A database of contact information for hundreds of Verizon employees is in the hands of cybercriminals, after a member of staff was duped into granting a hacker access to their work PC.
The revelation of a data breach comes from security journalist Lorenzo Franceschi-Bicchierai of Vice, who describes how an anonymous hacker contacted him earlier this month to brag about what they had achieved:
"These employees are idiots and will allow you to connect to their PC under the guise that you are from internal support," the hacker told Franceschi-Bicchierai in an online chat.
The compromised data included the full name, email address, corporate ID number, and phone number of hundreds of Verizon staff members. Although Franceschi-Bicchierai was unable to confirm that all of the information was up-to-date, he was able to verify the legitimacy of some of the data by calling phone numbers that had been exposed, and asking individuals who answered to confirm their names and email address.
According to the hacker, having tricked a Verizon employee into granting them access to their corporate computer, they were then able to access an internal company tool to retrieve employee information, and scraped the database with a script.
In an extortion email to Verizon, the hacker claims to have requested a $250,000 reward for their efforts, threatening to leak the employee database online:
Please feel free to respond with an offer not to leak you’re [sic] entire employee database
Verizon confirmed to Vice that it had been contacted by the hacker, but downplayed the significance of the breach:
“A fraudster recently contacted us threatening to release readily available employee directory information in exchange for payment from Verizon.
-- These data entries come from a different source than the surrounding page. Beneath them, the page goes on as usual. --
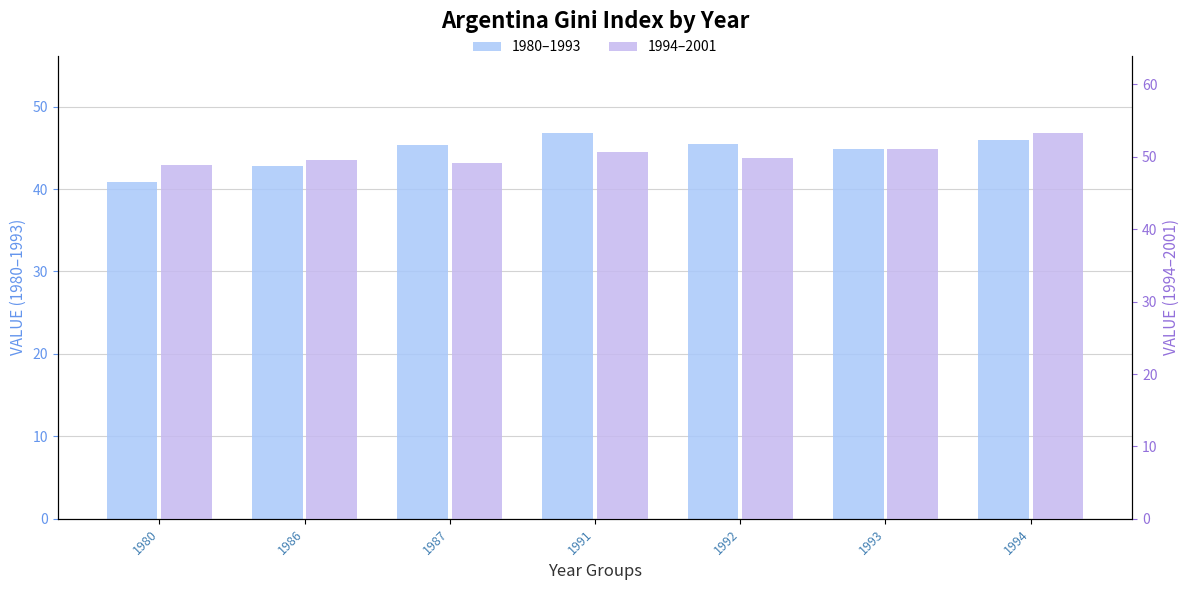

Reading left to right, extract all data points from this chart.

1980–1993: 1980=40.8	1986=42.8	1987=45.3	1991=46.8	1992=45.5	1993=44.9	1994=45.9
1994–2001: 1980=48.9	1986=49.5	1987=49.1	1991=50.7	1992=49.8	1993=51.1	1994=53.3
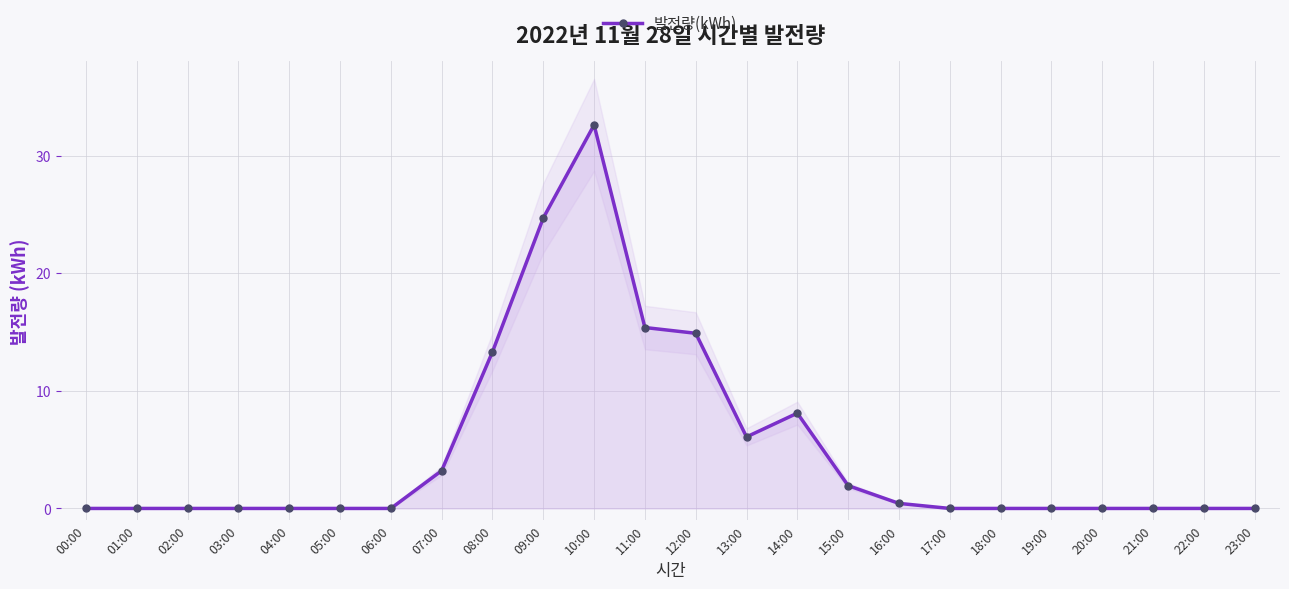

Reading left to right, transcribe all the data shown in this chart.

0.0	0.0	0.0	0.0	0.0	0.0	0.0	3.2	13.3	24.7	32.6	15.4	14.9	6.1	8.1	1.9	0.4	0.0	0.0	0.0	0.0	0.0	0.0	0.0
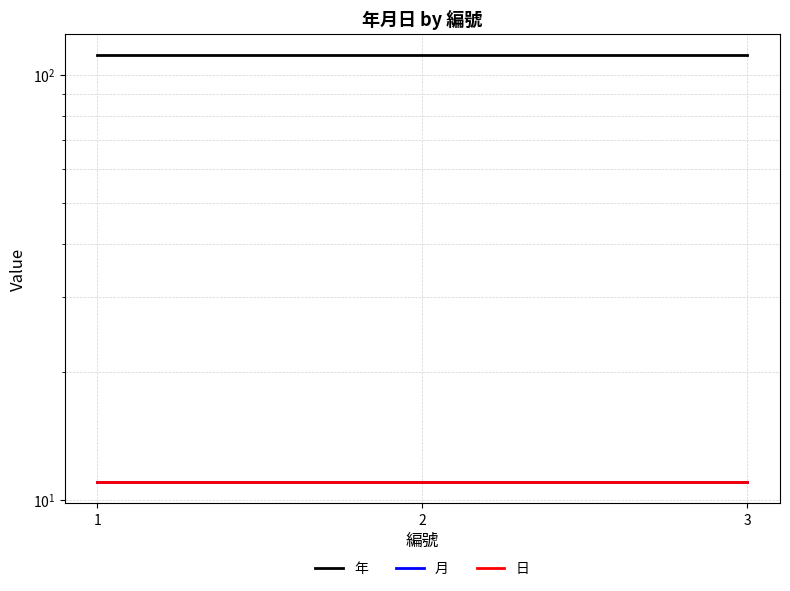

True or false: 年 has a value of 111 at 1.

True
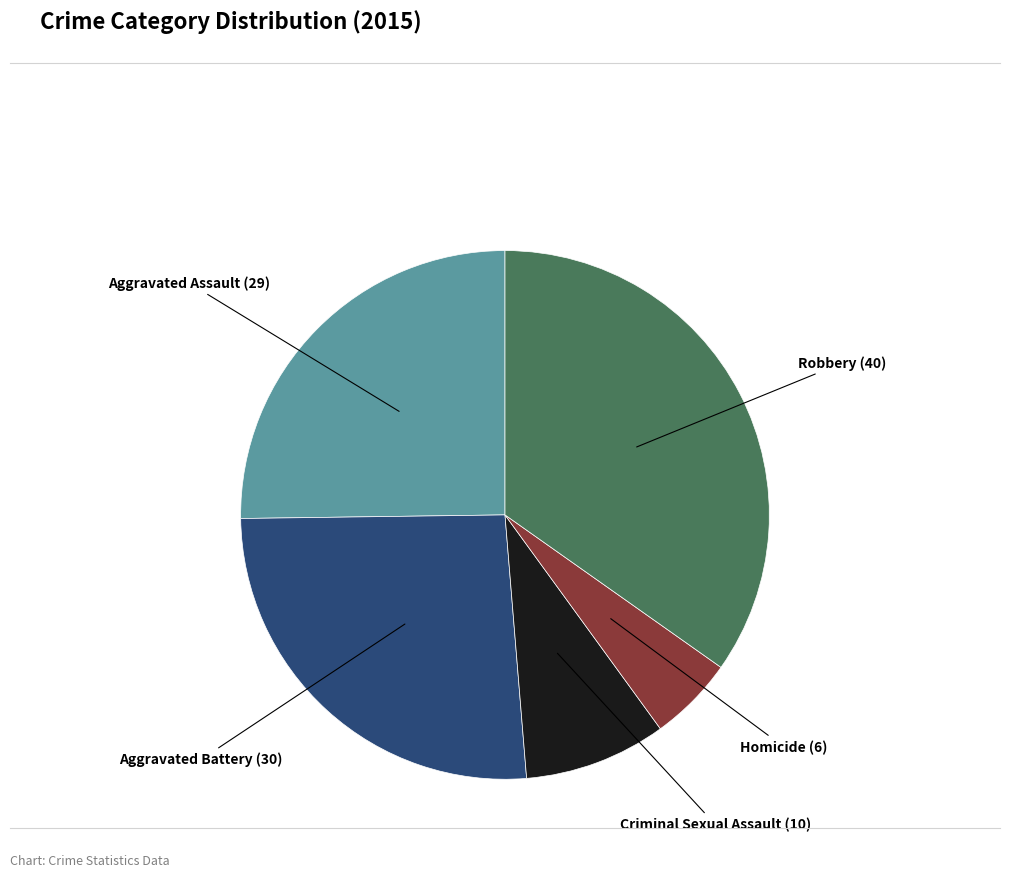

Is Aggravated Battery the majority of the pie?

No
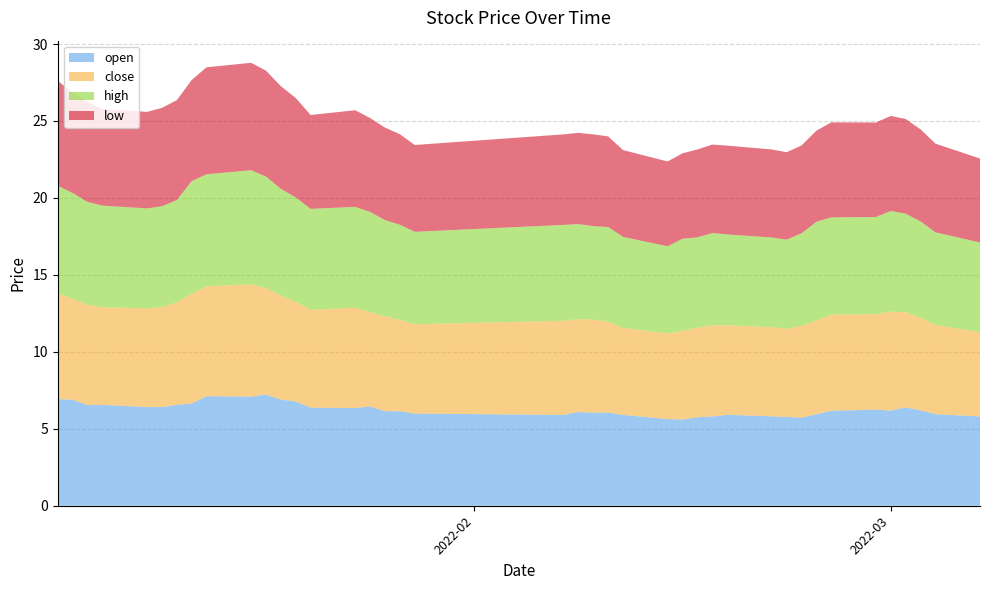

Reading left to right, extract all data points from this chart.

open: 0=6.9	1=6.9	2=6.5	3=6.5	4=6.4	5=6.4	6=6.6	7=6.6	8=7.1	9=7.1	10=7.2	11=6.9	12=6.8	13=6.4	14=6.3	15=6.5	16=6.1	17=6.1	18=6.0	19=5.9	20=6.1	21=6.0	22=6.0	23=5.9	24=5.6	25=5.6	26=5.8	27=5.8	28=5.9	29=5.8	30=5.8	31=5.7	32=6.0	33=6.2	34=6.2	35=6.2	36=6.4	37=6.2	38=6.0	39=5.8
close: 0=6.9	1=6.5	2=6.5	3=6.3	4=6.4	5=6.5	6=6.7	7=7.1	8=7.1	9=7.3	10=6.9	11=6.8	12=6.5	13=6.4	14=6.5	15=6.1	16=6.2	17=5.9	18=5.8	19=6.1	20=6.0	21=6.0	22=5.9	23=5.7	24=5.6	25=5.8	26=5.8	27=5.9	28=5.8	29=5.8	30=5.7	31=6.0	32=6.1	33=6.2	34=6.2	35=6.4	36=6.2	37=6.0	38=5.8	39=5.5
high: 0=7.0	1=6.9	2=6.7	3=6.6	4=6.5	5=6.6	6=6.7	7=7.3	8=7.3	9=7.4	10=7.2	11=6.9	12=6.8	13=6.6	14=6.5	15=6.5	16=6.2	17=6.2	18=6.0	19=6.2	20=6.2	21=6.1	22=6.2	23=5.9	24=5.7	25=6.0	26=5.9	27=6.0	28=5.9	29=5.8	30=5.8	31=6.0	32=6.4	33=6.3	34=6.3	35=6.5	36=6.4	37=6.2	38=6.0	39=5.8
low: 0=6.8	1=6.5	2=6.5	3=6.3	4=6.3	5=6.4	6=6.5	7=6.6	8=7.0	9=7.0	10=6.9	11=6.7	12=6.5	13=6.1	14=6.3	15=6.1	16=6.0	17=5.9	18=5.6	19=5.9	20=5.9	21=6.0	22=5.9	23=5.6	24=5.5	25=5.5	26=5.7	27=5.8	28=5.8	29=5.7	30=5.7	31=5.7	32=5.9	33=6.2	34=6.1	35=6.2	36=6.2	37=6.0	38=5.8	39=5.5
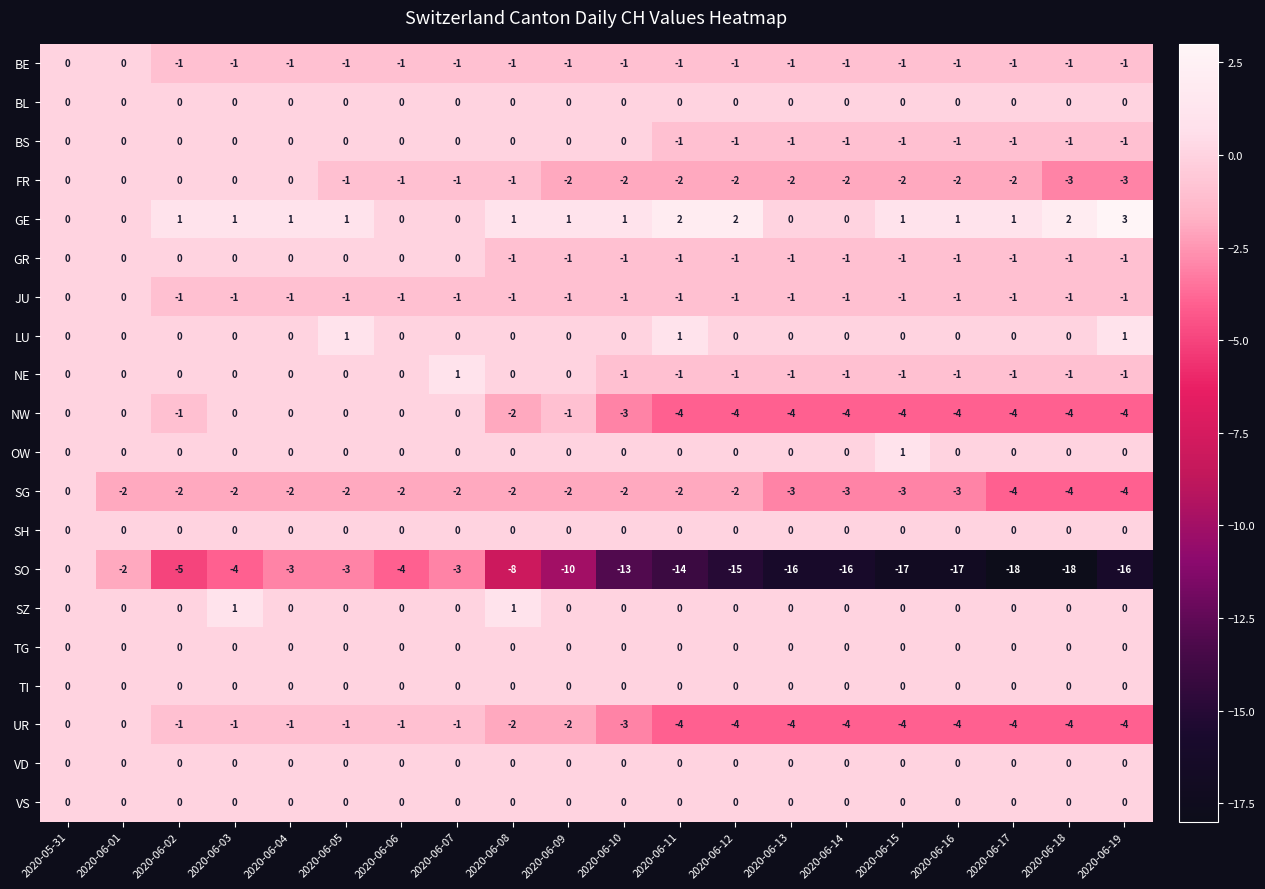

Which series has the largest total across all categories?

GE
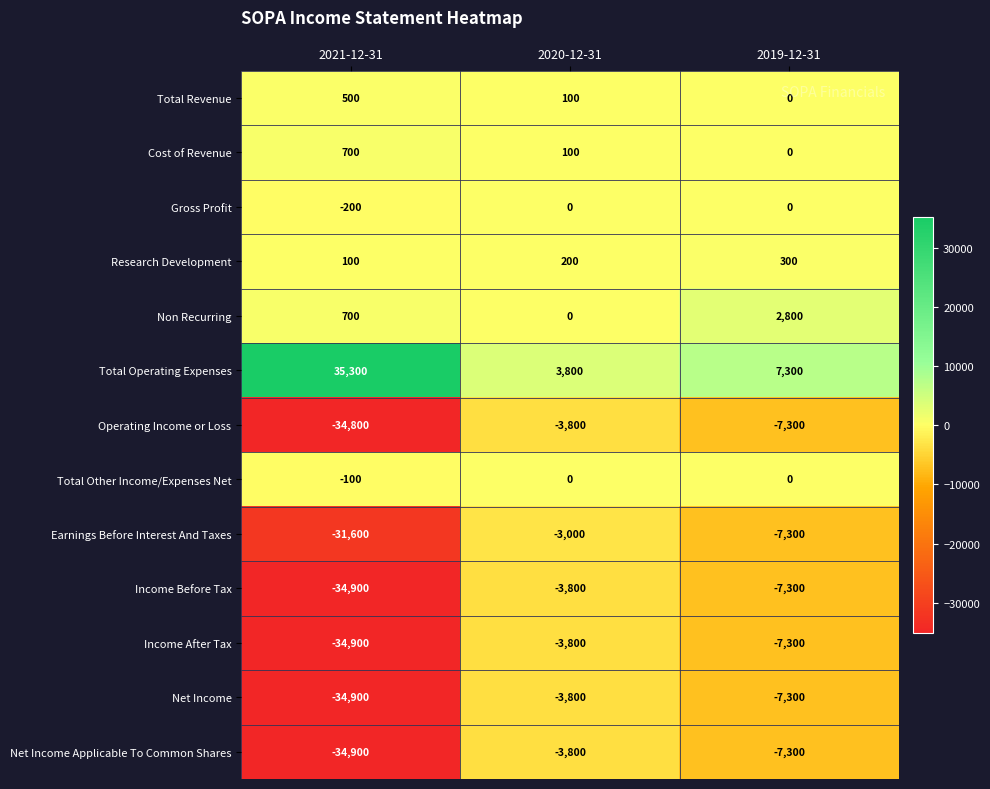

What is the difference between the maximum and second lowest values in the Income After Tax series?

3500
We do not believe the fraudster has any sensitive information and we do not plan to engage with the individual further. As always, we take the security of Verizon data very seriously and we have strong measures in place to protect our people and systems.”
It's accurate that the breach would have been worse if it had included more sensitive information. For instance, banking details, social security numbers, passwords, and the like would have potentially made the breach more serious.
But I don't think Verizon is right to say that the information should not be considered sensitive. In the hands of a fraudster the details could be used to assist in the impersonation of a Verizon employee without too much difficulty, for instance, which could lead to the duping of yet more members of staff into releasing perhaps yet-more sensitive data.
Furthermore, as Franceschi-Bicchierai points out, in recent years hackers have managed to launch SIM swap attacks that hijack cell phone numbers, and can lead to the interception of calls and SMS messages, and then the compromise of online accounts.
Verizon and other companies would do well to train their staff about the risk of being duped by someone posing as a member of the IT team, and always double-check before granting permission for someone else to access their computer remotely.